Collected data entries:

►

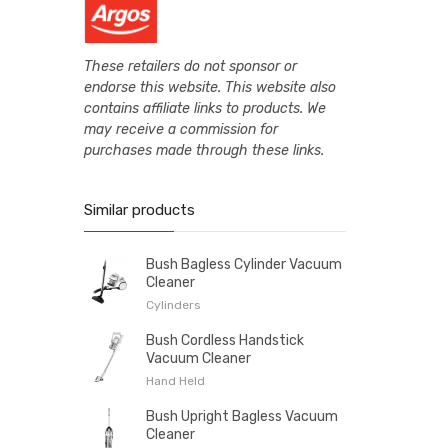
These retailers do not sponsor or
endorse this website. This website also
contains affiliate links to products. We
may receive a commission for
purchases made through these links.
Similar products
Bush Bagless Cylinder Vacuum
Cleaner
Cylinders
Bush Cordless Handstick
Vacuum Cleaner
Hand Held
Bush Upright Bagless Vacuum
Cleaner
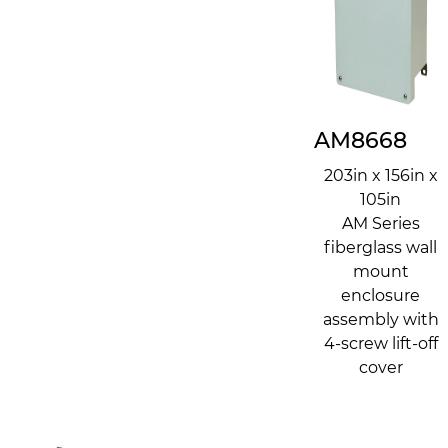
AM8668
203in x 156in x
105in
AM Series
fiberglass wall
mount
enclosure
assembly with
4-screw lift-off
cover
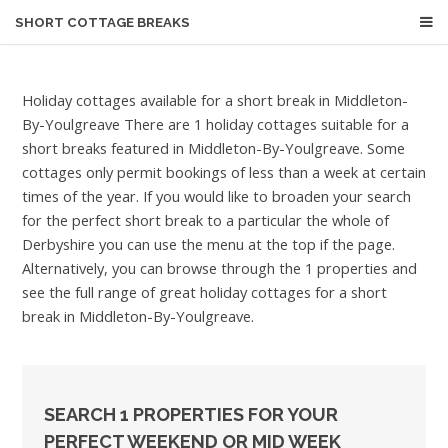
SHORT COTTAGE BREAKS
Holiday cottages available for a short break in Middleton-
By-Youlgreave
There are 1 holiday cottages suitable for a
short breaks featured in Middleton-By-Youlgreave. Some
cottages only permit bookings of less than a week at certain
times of the year. If you would like to broaden your search
for the perfect short break to a particular the whole of
Derbyshire you can use the menu at the top if the page.
Alternatively, you can browse through the 1 properties and
see the full range of great holiday cottages for a short
break in Middleton-By-Youlgreave.
SEARCH 1 PROPERTIES FOR YOUR
PERFECT WEEKEND OR MID WEEK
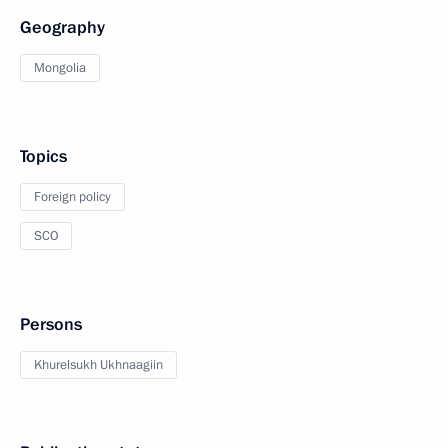
Geography
Mongolia
Topics
Foreign policy
SCO
Persons
Khurelsukh Ukhnaagiin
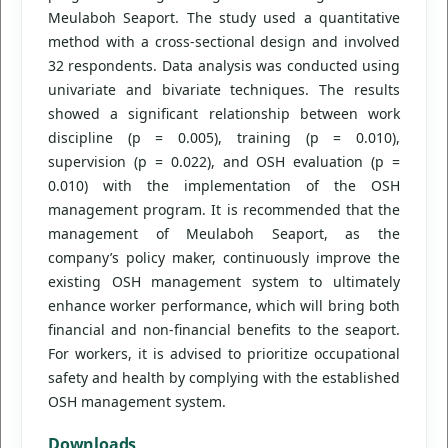
Meulaboh Seaport. The study used a quantitative
method with a cross-sectional design and involved
32 respondents. Data analysis was conducted using
univariate and bivariate techniques. The results
showed a significant relationship between work
discipline (p = 0.005), training (p = 0.010),
supervision (p = 0.022), and OSH evaluation (p =
0.010) with the implementation of the OSH
management program. It is recommended that the
management of Meulaboh Seaport, as the
company’s policy maker, continuously improve the
existing OSH management system to ultimately
enhance worker performance, which will bring both
financial and non-financial benefits to the seaport.
For workers, it is advised to prioritize occupational
safety and health by complying with the established
OSH management system.
Downloads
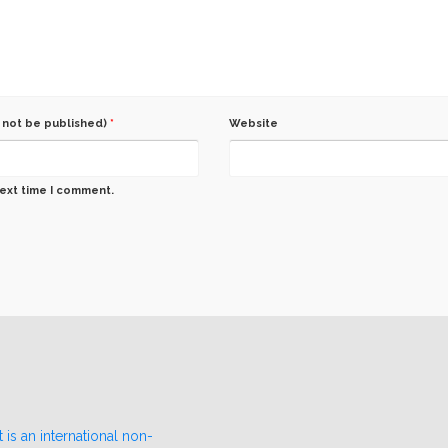
l not be published)
*
Website
next time I comment.
 is an international non-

◄

» REQUIREMENT: Quote exactly, and only, the lines from the line containing "Similar products" through the final line of the records above, both included, omitting any pictures.

» WRITTEN RESPONSE:
Similar products
Bush Bagless Cylinder Vacuum
Cleaner
Cylinders
Bush Cordless Handstick
Vacuum Cleaner
Hand Held
Bush Upright Bagless Vacuum
Cleaner
AM8668
203in x 156in x
105in
AM Series
fiberglass wall
mount
enclosure
assembly with
4-screw lift-off
cover
SHORT COTTAGE BREAKS
Holiday cottages available for a short break in Middleton-
By-Youlgreave
There are 1 holiday cottages suitable for a
short breaks featured in Middleton-By-Youlgreave. Some
cottages only permit bookings of less than a week at certain
times of the year. If you would like to broaden your search
for the perfect short break to a particular the whole of
Derbyshire you can use the menu at the top if the page.
Alternatively, you can browse through the 1 properties and
see the full range of great holiday cottages for a short
break in Middleton-By-Youlgreave.
SEARCH 1 PROPERTIES FOR YOUR
PERFECT WEEKEND OR MID WEEK
Geography
Mongolia
Topics
Foreign policy
SCO
Persons
Khurelsukh Ukhnaagiin
Meulaboh Seaport. The study used a quantitative
method with a cross-sectional design and involved
32 respondents. Data analysis was conducted using
univariate and bivariate techniques. The results
showed a significant relationship between work
discipline (p = 0.005), training (p = 0.010),
supervision (p = 0.022), and OSH evaluation (p =
0.010) with the implementation of the OSH
management program. It is recommended that the
management of Meulaboh Seaport, as the
company’s policy maker, continuously improve the
existing OSH management system to ultimately
enhance worker performance, which will bring both
financial and non-financial benefits to the seaport.
For workers, it is advised to prioritize occupational
safety and health by complying with the established
OSH management system.
Downloads
l not be published)
*
Website
next time I comment.
 is an international non-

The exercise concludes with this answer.